German police yesterday said they did not see an extremist motive behind a ramming attack with a van that claimed two lives and placed the driver’s mental health issues in the foreground.
There are “no indications of a political motive,” Muenster police president Hajo Kuhlisch said.
Rather, “the motive and origins [of the crime] lie within the perpetrator himself,” he added.
Photo: AP / Ina Fassbender / DPA
The man, whose name was not released, killed two people and injured 20 others on Saturday afternoon outside a bar in the city’s old town before shooting himself to death inside the van.
The 48-year-old man, whose name was not released, was well-known to police and had a history of run-ins with the law, German prosecutors said yesterday, adding that they believe he acted alone.
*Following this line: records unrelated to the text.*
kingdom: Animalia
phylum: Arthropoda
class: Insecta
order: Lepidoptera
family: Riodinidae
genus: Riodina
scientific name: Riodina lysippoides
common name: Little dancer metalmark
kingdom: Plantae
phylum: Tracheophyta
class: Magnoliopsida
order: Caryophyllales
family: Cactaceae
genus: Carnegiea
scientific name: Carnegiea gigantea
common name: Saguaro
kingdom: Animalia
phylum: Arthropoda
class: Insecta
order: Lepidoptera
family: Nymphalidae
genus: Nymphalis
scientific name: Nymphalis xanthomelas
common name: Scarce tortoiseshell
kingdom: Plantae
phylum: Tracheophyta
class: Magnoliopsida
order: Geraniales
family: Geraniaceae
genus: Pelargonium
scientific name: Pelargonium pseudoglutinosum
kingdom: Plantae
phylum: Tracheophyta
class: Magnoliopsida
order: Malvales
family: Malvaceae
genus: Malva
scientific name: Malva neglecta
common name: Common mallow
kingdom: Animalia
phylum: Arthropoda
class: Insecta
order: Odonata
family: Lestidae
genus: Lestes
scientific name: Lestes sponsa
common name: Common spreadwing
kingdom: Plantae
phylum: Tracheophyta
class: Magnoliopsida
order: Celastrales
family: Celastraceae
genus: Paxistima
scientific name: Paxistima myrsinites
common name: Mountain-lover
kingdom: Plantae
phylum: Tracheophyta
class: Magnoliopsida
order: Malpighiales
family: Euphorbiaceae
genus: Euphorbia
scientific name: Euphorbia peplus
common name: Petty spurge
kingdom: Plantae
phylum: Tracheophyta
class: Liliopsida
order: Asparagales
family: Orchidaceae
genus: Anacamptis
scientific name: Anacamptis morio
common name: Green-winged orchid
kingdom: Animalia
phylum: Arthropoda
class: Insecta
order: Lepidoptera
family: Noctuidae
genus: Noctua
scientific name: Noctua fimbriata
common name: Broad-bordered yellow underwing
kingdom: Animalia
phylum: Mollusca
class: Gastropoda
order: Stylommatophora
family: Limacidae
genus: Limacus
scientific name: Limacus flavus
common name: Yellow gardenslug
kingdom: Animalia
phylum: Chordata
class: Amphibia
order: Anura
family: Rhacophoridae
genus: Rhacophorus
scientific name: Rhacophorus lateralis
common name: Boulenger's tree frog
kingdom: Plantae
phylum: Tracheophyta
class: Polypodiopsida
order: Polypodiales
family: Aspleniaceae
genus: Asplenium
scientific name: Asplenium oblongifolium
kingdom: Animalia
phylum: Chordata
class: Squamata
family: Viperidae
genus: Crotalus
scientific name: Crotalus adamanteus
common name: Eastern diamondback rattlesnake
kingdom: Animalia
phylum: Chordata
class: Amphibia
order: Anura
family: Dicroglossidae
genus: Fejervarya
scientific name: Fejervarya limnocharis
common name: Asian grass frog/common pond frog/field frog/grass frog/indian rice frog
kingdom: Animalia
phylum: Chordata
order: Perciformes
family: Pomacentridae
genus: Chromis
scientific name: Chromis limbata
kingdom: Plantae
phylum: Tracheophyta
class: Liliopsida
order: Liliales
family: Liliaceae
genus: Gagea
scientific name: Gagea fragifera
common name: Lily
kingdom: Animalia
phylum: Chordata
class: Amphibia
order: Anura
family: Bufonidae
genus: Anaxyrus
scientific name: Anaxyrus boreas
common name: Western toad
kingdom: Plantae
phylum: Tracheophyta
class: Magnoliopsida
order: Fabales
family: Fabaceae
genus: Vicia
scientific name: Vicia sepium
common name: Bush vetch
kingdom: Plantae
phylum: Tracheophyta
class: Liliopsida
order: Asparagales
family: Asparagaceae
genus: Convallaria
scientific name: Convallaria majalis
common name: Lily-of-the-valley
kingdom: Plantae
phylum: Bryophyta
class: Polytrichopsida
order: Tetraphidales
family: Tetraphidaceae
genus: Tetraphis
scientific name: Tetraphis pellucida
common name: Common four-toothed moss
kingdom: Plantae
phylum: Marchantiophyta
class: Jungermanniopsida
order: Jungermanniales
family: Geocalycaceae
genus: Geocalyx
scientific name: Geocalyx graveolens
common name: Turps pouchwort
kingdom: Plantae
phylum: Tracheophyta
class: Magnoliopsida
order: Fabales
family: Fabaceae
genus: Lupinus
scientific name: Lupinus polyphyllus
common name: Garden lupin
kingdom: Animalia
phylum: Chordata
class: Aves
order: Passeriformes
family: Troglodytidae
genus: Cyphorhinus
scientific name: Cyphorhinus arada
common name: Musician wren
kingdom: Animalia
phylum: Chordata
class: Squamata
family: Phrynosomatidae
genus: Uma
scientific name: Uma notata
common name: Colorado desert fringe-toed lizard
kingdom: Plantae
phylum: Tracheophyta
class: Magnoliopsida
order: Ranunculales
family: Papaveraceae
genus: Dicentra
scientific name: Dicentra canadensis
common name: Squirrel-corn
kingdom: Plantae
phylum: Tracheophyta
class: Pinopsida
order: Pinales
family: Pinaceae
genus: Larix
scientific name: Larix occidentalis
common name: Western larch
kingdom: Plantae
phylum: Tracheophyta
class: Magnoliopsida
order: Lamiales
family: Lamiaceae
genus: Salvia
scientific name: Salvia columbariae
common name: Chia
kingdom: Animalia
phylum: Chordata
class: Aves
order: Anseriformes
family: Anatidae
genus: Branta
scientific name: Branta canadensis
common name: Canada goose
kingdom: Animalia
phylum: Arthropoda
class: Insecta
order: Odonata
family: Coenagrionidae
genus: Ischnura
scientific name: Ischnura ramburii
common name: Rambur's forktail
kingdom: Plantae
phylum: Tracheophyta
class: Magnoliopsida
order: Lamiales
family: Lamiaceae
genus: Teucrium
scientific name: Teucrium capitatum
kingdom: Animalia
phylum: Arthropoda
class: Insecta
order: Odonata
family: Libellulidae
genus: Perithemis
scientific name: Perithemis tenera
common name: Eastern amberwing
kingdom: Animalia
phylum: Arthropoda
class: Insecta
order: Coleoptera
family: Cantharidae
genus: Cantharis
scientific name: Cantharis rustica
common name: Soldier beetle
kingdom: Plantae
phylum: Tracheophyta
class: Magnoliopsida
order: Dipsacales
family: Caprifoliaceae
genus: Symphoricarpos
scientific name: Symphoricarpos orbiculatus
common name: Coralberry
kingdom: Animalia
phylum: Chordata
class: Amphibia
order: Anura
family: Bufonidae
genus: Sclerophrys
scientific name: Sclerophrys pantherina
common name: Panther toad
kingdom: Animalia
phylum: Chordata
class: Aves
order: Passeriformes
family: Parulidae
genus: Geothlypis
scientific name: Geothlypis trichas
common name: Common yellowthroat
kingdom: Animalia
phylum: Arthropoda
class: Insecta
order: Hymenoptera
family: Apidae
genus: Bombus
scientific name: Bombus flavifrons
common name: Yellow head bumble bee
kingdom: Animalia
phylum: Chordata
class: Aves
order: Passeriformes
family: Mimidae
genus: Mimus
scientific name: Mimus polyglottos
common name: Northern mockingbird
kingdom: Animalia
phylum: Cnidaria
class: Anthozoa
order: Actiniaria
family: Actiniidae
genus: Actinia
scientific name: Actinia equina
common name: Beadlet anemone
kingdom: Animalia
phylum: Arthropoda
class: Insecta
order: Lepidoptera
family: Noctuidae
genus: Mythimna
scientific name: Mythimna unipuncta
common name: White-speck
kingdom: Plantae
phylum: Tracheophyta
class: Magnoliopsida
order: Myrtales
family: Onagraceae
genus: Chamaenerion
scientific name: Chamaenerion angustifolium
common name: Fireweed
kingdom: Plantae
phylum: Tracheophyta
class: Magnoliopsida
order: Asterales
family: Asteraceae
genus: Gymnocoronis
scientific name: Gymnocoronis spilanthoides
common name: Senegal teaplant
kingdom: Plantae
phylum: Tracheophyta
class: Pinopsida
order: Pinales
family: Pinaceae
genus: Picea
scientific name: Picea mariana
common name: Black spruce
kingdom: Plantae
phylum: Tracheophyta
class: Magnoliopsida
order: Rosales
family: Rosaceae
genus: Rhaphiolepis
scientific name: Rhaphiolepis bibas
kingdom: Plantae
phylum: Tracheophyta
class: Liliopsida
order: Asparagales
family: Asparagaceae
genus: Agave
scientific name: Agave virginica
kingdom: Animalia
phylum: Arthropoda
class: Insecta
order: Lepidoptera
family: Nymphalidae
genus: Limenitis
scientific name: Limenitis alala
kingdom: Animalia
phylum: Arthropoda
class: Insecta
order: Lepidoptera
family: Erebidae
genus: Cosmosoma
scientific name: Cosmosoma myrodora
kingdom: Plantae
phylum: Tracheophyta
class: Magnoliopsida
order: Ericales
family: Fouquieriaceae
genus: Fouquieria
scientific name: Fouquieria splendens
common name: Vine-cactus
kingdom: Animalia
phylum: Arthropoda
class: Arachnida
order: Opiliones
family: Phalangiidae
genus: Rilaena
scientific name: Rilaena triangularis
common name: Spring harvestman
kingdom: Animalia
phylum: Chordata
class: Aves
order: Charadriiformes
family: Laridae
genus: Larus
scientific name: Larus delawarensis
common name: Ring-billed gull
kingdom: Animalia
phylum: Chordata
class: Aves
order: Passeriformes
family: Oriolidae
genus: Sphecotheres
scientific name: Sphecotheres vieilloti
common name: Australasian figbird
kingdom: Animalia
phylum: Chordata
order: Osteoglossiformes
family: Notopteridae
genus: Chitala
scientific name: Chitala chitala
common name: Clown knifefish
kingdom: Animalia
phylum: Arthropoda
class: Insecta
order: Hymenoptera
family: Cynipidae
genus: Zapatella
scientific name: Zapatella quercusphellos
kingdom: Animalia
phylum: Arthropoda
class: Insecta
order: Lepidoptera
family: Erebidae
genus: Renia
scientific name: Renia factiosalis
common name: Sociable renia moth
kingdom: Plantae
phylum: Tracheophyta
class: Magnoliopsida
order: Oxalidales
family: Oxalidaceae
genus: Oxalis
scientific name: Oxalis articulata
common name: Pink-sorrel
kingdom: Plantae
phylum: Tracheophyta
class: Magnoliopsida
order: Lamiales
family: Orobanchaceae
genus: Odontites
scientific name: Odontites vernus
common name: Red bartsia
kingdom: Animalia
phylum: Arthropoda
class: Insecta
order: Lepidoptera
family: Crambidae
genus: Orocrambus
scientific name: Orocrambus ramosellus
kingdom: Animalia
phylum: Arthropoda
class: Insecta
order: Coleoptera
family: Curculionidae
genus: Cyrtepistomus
He was a Muenster resident and apparently well off.
Photo: AFP
His four apartments — two in Muenster and two in Saxony — and several cars had been searched thoroughly, but that police were still investigating the evidence and it was too early to speculate about the van driver’s motive, Kuhlisch said.
Local media have identified the man as an industrial designer who had been suffering from psychological problems, but police would not confirm those details.
Far-right opponents of German Chancellor Angela Merkel’s refugee policy suggested in the immediate aftermath of the attack it might be an Muslim militant terror attack, while some media reported the driver had links to right-wing extremist organizations.
Prosecutors said he had faced allegations of threats, property damage and fraud in 2015 and 2016, all of which were dropped.
A source close to the investigation said that incidents related to the perpetrator’s mental health had affected his family since 2015, and that he said late last month that he wanted to commit suicide.
Broadcaster NTV reported he had threatened family members with an axe in 2014 and 2015.
Despite investigators’ increased certainty about the perpetrator’s mental health, “it will take a few more hours and days” before the case is fully cleared up, North Rhine-Westphalia Minister of the Interior Herbert Reul said yesterday.
The two people killed were a 51-year-old woman and a 65-year-old man, both from northern Germany.
The Dutch Ministry of Foreign Affairs said two of those injured were Dutch, one of whom was in a critical condition.
Police have appealed to the public for information, setting up a Web site where people can upload photographs and videos.